Segment Start: RECORDS SHOWN

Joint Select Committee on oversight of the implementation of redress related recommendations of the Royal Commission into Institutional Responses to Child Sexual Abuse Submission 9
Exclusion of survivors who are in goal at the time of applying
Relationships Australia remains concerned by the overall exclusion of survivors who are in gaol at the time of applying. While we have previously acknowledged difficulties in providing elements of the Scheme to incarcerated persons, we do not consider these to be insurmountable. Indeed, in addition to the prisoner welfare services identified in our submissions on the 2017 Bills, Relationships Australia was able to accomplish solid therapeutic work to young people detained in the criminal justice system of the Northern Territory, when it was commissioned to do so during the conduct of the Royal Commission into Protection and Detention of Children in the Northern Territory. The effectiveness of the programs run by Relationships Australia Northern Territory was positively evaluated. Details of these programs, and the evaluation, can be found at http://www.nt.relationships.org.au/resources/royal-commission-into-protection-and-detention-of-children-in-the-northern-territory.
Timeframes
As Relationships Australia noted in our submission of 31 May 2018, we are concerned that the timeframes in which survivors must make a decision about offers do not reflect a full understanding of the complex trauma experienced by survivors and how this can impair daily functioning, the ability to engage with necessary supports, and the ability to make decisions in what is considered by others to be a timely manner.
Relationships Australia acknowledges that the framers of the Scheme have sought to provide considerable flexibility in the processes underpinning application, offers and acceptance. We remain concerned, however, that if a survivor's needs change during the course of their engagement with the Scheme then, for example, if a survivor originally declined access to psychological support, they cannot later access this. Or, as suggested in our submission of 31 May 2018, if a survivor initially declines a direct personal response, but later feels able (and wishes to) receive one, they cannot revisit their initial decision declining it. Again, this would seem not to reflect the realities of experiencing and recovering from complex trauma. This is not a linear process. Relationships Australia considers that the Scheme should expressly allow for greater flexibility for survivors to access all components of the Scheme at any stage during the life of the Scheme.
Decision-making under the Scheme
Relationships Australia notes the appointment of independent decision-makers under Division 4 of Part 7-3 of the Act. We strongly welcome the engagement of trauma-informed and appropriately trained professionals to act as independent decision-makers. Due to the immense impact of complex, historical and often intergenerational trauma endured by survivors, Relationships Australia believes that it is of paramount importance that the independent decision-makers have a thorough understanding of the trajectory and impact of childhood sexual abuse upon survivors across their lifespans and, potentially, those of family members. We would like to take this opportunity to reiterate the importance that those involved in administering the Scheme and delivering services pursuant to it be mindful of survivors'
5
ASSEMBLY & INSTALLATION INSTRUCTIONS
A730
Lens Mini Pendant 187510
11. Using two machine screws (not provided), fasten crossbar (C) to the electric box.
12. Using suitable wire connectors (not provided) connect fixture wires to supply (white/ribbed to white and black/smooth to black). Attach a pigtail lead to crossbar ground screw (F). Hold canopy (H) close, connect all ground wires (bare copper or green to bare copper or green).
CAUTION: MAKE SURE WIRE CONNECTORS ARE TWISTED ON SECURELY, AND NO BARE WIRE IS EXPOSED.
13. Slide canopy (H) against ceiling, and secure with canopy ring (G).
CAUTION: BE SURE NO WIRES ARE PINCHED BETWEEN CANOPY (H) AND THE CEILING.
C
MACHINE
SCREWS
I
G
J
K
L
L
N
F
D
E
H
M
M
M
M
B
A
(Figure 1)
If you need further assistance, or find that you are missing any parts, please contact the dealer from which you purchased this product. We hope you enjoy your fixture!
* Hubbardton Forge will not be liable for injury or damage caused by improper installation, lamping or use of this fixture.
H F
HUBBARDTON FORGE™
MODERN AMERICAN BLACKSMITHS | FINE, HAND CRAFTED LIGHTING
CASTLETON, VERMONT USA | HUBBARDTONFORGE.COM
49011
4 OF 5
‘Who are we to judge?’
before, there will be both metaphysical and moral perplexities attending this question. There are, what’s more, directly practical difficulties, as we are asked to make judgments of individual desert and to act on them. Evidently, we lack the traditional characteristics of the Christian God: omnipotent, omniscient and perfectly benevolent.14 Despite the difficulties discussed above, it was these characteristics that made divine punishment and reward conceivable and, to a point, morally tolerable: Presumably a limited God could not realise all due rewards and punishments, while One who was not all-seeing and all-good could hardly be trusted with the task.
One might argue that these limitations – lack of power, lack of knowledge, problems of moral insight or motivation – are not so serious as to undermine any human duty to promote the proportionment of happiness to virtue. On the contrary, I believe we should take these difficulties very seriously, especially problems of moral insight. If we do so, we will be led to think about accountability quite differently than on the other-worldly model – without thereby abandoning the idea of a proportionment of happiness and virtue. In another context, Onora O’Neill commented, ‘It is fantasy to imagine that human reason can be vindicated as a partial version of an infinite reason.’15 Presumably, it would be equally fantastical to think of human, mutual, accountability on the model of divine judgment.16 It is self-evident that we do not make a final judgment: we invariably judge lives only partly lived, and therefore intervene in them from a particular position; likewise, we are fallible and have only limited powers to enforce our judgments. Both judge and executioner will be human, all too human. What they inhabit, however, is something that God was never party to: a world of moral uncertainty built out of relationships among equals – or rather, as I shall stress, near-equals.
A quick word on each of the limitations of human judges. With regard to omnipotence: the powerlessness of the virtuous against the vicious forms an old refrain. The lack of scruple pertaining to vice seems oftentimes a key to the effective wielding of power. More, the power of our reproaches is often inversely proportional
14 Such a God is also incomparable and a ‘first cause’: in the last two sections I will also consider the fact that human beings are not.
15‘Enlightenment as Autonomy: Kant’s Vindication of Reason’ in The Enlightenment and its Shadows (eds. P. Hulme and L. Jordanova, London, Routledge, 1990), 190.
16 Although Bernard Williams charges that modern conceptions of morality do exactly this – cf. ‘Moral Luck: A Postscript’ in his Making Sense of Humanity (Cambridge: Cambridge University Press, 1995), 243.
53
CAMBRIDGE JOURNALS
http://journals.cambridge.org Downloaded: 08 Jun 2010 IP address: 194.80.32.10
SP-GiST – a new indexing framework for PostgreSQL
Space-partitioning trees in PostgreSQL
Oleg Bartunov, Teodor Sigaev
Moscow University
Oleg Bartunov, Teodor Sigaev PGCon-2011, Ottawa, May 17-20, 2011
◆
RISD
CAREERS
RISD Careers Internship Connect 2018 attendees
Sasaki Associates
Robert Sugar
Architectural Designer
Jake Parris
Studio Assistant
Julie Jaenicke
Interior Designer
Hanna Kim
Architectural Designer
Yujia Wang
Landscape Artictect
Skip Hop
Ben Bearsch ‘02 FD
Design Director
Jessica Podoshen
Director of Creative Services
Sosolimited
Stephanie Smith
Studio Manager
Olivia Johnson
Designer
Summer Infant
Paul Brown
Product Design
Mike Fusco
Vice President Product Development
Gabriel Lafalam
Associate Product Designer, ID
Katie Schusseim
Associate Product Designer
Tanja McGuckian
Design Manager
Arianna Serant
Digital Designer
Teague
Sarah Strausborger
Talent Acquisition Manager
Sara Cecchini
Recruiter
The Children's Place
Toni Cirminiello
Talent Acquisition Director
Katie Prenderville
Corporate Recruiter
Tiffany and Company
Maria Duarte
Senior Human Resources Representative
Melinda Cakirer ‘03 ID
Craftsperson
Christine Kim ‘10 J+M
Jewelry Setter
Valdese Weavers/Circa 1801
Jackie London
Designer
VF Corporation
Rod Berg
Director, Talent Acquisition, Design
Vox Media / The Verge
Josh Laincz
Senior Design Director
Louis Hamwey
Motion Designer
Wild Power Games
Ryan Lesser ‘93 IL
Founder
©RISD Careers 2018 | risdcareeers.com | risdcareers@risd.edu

Segment End: RECORDS SHOWN

» **DIRECTIONS FOR THIS TASK**: Find every line of the data that holds the string "Manager", then say how many there are and nothing else.

» **REPLY**: 3